Premium
Turning Tryptophanase into Odor‐Generating Biosensors
Author(s) -
Xu Yaqin,
Zhang Zhuyuan,
Ali M. Monsur,
Sauder Joanna,
Deng Xudong,
Giang Karen,
Aguirre Sergio D.,
Pelton Robert,
Li Yingfu,
Filipe Carlos D. M.
Publication year - 2014
Publication title -
angewandte chemie international edition
Language(s) - English
Resource type - Journals
SCImago Journal Rank - 5.831
H-Index - 550
eISSN - 1521-3773
pISSN - 1433-7851
DOI - 10.1002/anie.201309684
Subject(s) - biotinylation , tryptophanase , odor , biochemistry , chemistry , biosensor , enzyme , analyte , chromatography , tryptophan , amino acid , organic chemistry
An odor‐based sensor system that exploits the metabolic enzyme tryptophanase (TPase) as the key component is reported. This enzyme is able to convert an odorless substrate like S ‐methyl‐ L ‐cysteine or L ‐tryptophan into the odorous products methyl mercaptan or indole.
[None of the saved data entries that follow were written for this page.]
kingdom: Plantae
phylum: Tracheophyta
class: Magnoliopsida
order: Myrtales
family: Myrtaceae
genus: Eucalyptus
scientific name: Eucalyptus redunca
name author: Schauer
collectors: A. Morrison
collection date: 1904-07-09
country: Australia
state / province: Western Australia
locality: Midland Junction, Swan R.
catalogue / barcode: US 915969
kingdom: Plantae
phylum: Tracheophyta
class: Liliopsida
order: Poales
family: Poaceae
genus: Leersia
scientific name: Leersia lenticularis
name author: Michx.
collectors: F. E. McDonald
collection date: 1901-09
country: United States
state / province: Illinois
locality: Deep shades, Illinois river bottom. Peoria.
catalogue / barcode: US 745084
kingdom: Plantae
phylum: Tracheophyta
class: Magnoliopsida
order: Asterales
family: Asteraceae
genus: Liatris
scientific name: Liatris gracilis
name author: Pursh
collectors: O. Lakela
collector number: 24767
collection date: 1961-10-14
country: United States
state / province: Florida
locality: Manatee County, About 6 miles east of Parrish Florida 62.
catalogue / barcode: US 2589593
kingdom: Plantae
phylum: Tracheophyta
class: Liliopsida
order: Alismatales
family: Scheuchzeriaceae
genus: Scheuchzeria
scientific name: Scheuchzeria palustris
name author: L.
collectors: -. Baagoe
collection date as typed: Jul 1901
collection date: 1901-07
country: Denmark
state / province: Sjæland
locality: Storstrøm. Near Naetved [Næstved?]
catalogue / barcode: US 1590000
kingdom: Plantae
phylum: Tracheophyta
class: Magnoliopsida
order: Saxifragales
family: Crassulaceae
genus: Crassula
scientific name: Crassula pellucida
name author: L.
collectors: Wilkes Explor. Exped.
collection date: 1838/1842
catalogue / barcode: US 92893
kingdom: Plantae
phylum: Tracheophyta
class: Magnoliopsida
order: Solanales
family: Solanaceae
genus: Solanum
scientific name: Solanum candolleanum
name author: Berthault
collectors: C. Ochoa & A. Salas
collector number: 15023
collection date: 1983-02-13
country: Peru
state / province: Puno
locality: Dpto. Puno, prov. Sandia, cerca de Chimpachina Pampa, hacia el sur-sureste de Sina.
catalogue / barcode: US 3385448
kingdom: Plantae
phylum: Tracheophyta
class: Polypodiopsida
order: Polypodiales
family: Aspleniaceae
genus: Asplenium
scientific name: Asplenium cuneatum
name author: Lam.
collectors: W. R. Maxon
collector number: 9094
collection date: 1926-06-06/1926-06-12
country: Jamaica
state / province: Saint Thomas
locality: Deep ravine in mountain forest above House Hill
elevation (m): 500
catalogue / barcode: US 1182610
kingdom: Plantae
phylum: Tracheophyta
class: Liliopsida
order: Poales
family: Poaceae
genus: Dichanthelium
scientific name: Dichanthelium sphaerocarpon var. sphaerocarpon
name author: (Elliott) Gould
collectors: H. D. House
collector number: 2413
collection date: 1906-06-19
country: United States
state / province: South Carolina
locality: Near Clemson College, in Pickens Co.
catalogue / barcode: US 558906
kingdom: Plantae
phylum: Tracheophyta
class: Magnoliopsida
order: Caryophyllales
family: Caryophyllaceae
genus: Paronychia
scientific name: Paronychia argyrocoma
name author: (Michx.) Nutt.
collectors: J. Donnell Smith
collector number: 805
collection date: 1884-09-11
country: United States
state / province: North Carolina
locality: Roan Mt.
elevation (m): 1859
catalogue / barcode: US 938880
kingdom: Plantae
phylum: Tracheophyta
To make a biosensor, TPase was biotinylated so that it could be coupled with a molecular recognition element, such as an antibody, to develop an ELISA‐like assay. This method was used for the detection of an antibody present in n M concentrations by the human nose. TPase can also be combined with the enzyme pyridoxal kinase (PKase) for use in a coupled assay to detect adenosine 5′‐triphosphate (ATP). When ATP is present in the low μ M concentration range, the coupled enzymatic system generates an odor that is easily detectable by the human nose. Biotinylated TPase can be combined with various biotin‐labeled molecular recognition elements, thereby enabling a broad range of applications for this odor‐based reporting system.